Blindgänger und Landminen in Syrien – Amers Geschichte
Inmitten der zerstörten und halb zerstörten Gebäude von Khasham im Nordosten Syriens sitzt Amer im Rollstuhl vor dem Haus seiner Familie. Ein Bein fehlt ihm, das andere baumelt voller Bewegungsdrang hin und her. Vor wenigen Monaten spielte er hier noch mit seinen Cousins, bis ein Blindgänger explodierte. Amer überlebte schwer verletzt und wird von Handicap International (HI) betreut.

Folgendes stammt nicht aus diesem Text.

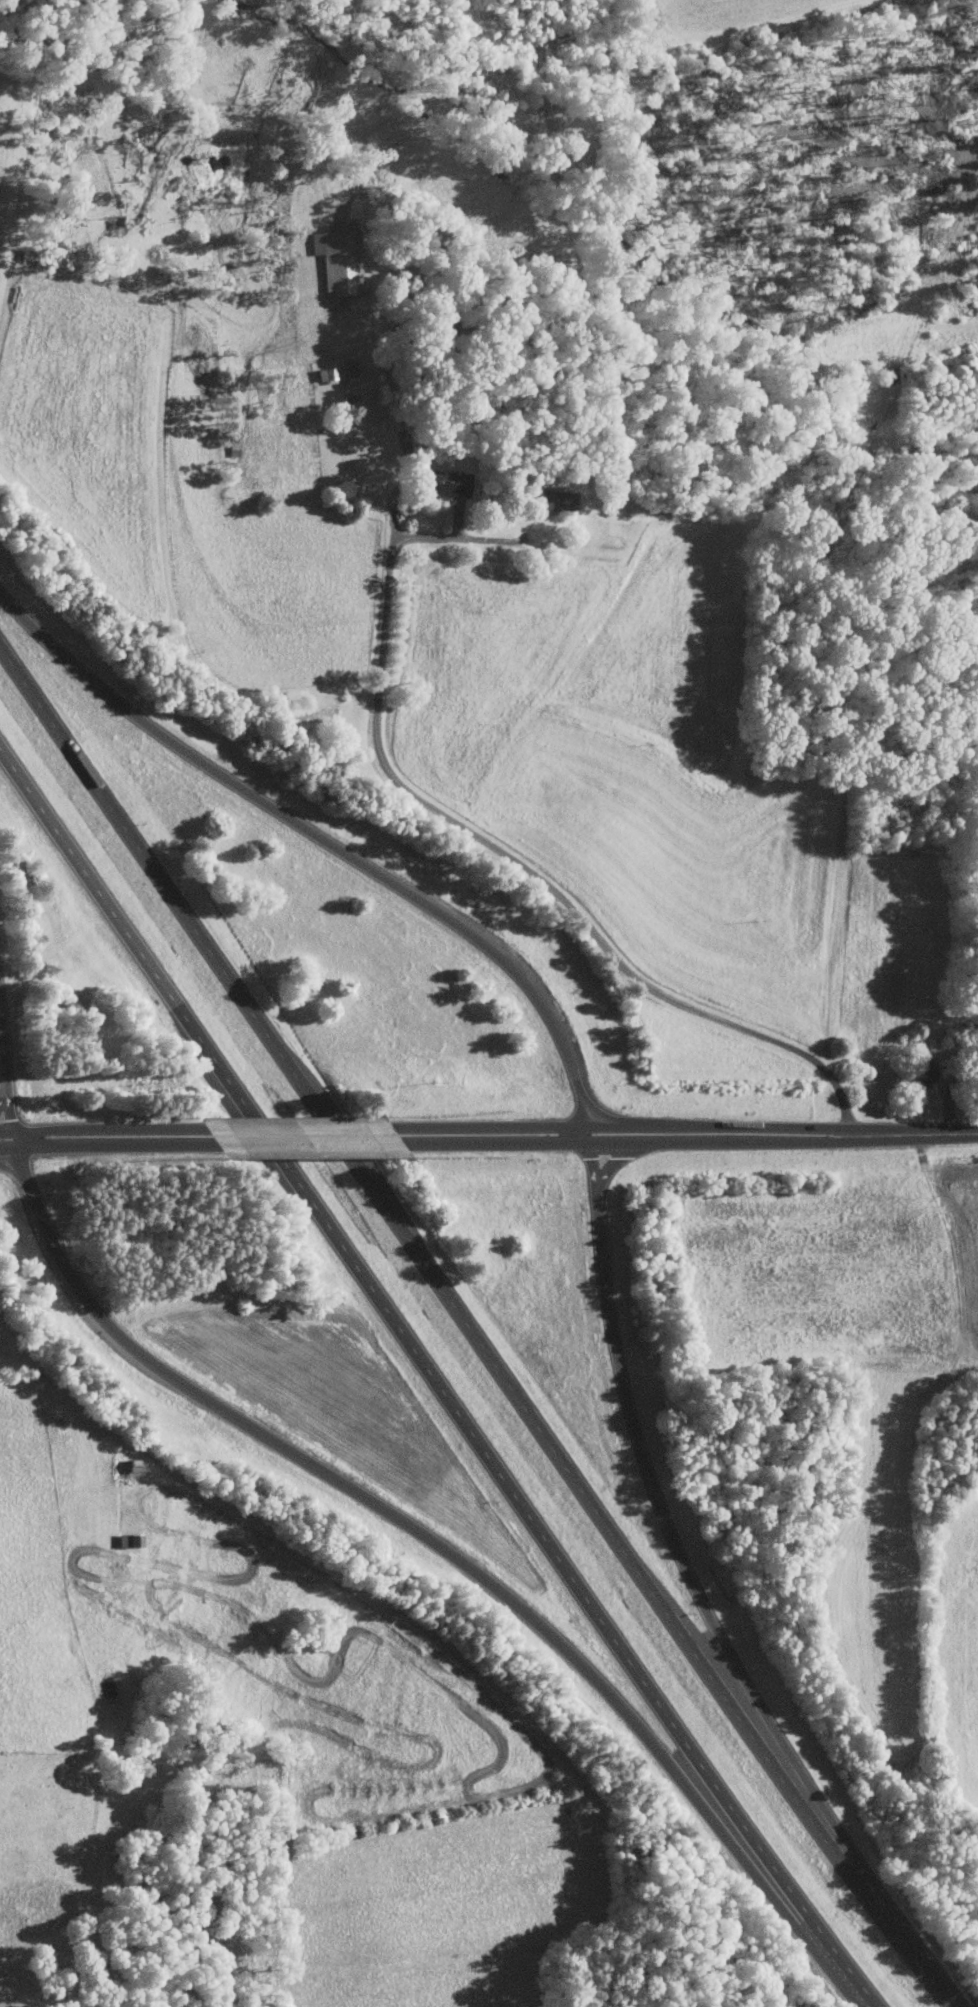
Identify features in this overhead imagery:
building: (338, 260)
building: (324, 373)
building: (348, 399)
building: (444, 483)
building: (554, 498)
road: (396, 529)
road: (488, 538)
road: (506, 853)
building: (926, 1072)
road: (578, 1080)
road: (951, 1113)
road: (695, 1137)
road: (112, 1139)
road: (319, 1141)
road: (480, 1315)
road: (437, 1385)
road: (333, 1480)
building: (126, 1540)

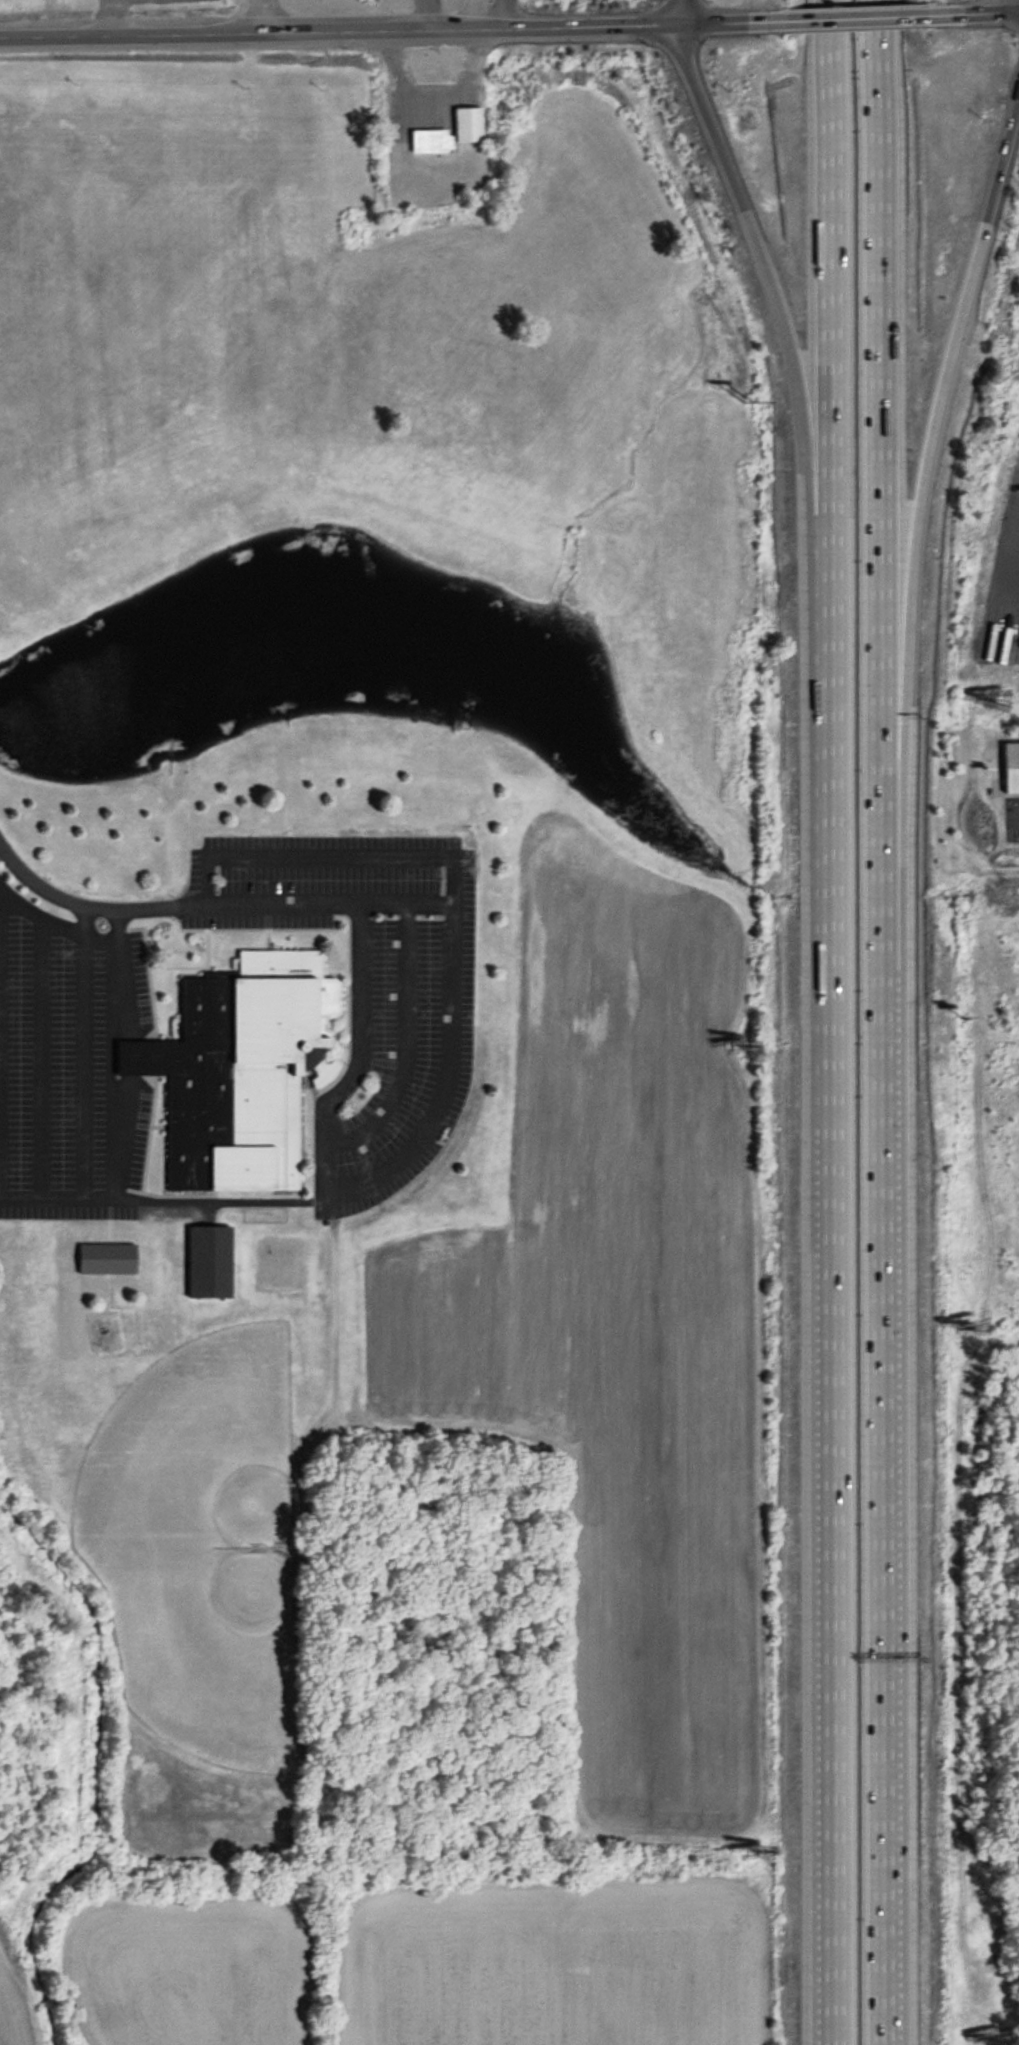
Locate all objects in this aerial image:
road: (677, 10)
road: (432, 12)
road: (471, 12)
road: (506, 12)
road: (973, 13)
road: (263, 14)
road: (110, 15)
road: (856, 16)
road: (392, 25)
building: (466, 124)
building: (426, 140)
road: (750, 240)
road: (951, 348)
building: (1010, 767)
road: (164, 905)
road: (825, 1022)
road: (886, 1022)
building: (239, 1072)
road: (111, 1106)
road: (395, 1162)
building: (105, 1260)
building: (208, 1263)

Amer (10) ist eines von vielen Opfern von Blindgängern und Landminen in Syrien. | © N. Bimbashi / HI
Vor sieben Jahren war Amer mit seiner Familie geflohen. Nach dem Sturz des Regimes wagten sie die Rückkehr in ihr Dorf – endlich wieder zu Hause, dachten sie. Einen Monat lang schien alles gut.
Dann ließen Amers Eltern die Kinder für kurze Zeit allein. Eigentlich hatten sie ihnen verboten, in den Feldern um das Haus zu spielen, denn sie kannten die Gefahr durch Blindgänger. Doch Amer und seine Cousins zogen trotzdem los und fanden ein glitzerndes Metallteil. Niemand von ihnen wusste, was es war. Sie klopften mit Steinen darauf und wurden noch neugieriger, als Rauch herauskam. Dann die Explosion.

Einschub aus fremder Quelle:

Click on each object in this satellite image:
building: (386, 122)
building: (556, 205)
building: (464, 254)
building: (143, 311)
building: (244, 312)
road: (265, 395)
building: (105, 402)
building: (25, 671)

Ein Junge starb sofort. Amer wurde schwer verletzt und sein Bein musste im Krankenhaus amputiert werden.
„Wir wollen nicht, dass noch mehr Kinder leiden“
Nach der Amputation verstand Amer nicht, was passiert war. Er konnte nicht begreifen, dass sein Bein einfach weg war.
„Wir wollen nicht, dass noch mehr Kinder das erleben müssen, was Amer und seine Cousins durchgemacht haben. Wir hoffen, dass mehr Aufklärung über Blindgänger und die Räumung der verseuchten Gebiete solche Tragödien in Zukunft verhindern.“ sagt Amers Großvater hoffnungsvoll.
Unterstützung durch Handicap International
Handicap International (HI) erfuhr von Amer und überwies ihn an ein Partnerkrankenhaus vor Ort. Nach seiner Operation erhielt er dort Physiotherapie und Hilfsmittel wie Krücken und einen Toilettenstuhl.
HI will Amer weiterhin mit Reha-Maßnahmen begleiten mit dem Ziel, ihm bald eine Prothese anzupassen und ihm zu helfen, wieder sicher gehen zu lernen.
Blindgänger in Syrien - Wenn Neugier zur Gefahr wird
Syrien zählt heute zu den am stärksten mit explosiven Kriegsresten kontaminierten Ländern der Welt. Seit 2011 wurden über eine Million Explosivwaffen eingesetzt, von denen bis zu 30 Prozent nicht explodierten. Mehr als 14 Millionen Menschen leben mit der täglichen Angst vor Blindgängern.
Am stärksten gefährdet sind Kinder wie Amer. Sie erkennen die tödlichen Überreste des Krieges nicht und halten sie für Spielzeug oder einfache Metallreste. Ihre Neugier kann sie das Leben kosten.
Wie hilft Handicap International in Syrien?
In Syrien ist HI mit mobilen Teams im Einsatz, um Menschen über die Gefahren von Minen und Blindgängern aufzuklären. In Schulen, Dörfern und Gemeinden zeigen sie, wie man diese erkennt und wie man sich im Ernstfall richtig verhält.
Zudem unterstützt HI die Räumung explosiver Kriegsreste und versorgt Überlebende mit Physiotherapie, Prothesen und psychologischer Hilfe.
Das Auswärtige Amt unterstützt Entminungsprojekte in Syrien.